The highest court in the land was asked to find that such a charge was unenforceable as a “penalty” as the amount did not amount to a genuine assessment of the loss that the defendant would have suffered by the claimant’s overstay. Indeed, the parking company would suffer no loss by Mr Beavis not returning to his car on time. ParkingEye argued that the charge was for commercial reasons: to make sure that the car park was not clogged up so that customers would be able to go to the nearby retail park and buy goods.

In the event, the Supreme Court decided that the appropriate test as to whether a charge was a penalty was not whether it reflected the actual direct loss to the party claiming it; the appropriate test now is whether there is a commercial justification. The court will intervene if the charge is unconscionable and excessive, but only once commercial (and social) factors are taken into account.

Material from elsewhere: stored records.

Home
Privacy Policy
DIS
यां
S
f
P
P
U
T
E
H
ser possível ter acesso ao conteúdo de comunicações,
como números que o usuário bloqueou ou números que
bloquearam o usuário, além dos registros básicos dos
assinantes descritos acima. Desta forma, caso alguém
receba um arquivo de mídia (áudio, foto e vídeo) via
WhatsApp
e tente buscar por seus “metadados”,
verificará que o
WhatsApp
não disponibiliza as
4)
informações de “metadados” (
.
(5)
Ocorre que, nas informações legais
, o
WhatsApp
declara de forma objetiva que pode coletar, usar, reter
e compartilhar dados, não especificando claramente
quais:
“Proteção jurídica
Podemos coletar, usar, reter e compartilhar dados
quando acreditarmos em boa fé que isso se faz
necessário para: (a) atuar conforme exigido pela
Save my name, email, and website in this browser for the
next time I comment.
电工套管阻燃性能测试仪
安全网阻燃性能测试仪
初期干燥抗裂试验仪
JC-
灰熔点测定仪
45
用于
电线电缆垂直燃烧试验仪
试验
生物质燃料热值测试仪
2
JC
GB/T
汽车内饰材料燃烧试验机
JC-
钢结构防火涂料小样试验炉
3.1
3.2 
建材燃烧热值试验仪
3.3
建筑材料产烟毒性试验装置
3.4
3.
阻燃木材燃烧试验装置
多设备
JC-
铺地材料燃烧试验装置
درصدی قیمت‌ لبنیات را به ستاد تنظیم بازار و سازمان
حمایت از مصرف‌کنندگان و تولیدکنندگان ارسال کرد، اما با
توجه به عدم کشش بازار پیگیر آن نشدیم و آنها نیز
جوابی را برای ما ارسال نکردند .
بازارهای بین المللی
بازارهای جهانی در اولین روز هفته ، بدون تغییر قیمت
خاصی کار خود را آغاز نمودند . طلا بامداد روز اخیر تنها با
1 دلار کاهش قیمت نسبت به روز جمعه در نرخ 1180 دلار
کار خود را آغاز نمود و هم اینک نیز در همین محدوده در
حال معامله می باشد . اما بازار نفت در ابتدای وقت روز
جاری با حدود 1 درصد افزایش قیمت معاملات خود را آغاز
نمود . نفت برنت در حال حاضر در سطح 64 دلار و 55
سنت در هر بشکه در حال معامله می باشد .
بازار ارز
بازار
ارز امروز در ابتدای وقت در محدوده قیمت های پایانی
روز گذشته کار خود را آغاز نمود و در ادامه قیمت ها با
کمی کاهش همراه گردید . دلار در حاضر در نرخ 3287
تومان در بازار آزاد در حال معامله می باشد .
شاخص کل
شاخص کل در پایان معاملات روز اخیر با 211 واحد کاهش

It had long been recognised that the termination charges imposed by factoring companies at the end of a facility would often amount to a penalty. For example, charging 10% of the value of the outstanding invoices would rarely be justified as a “genuine pre-estimate” of the likely cost to the factoring company of undertaking the collect-out. The “new” test of commercial necessity may prove more problematic to directors or insolvency practitioners in challenging the termination fee. That said, the onus will be on the factor to establish sound commercial reasons over and above a “finger in the air” approach. Watch this space.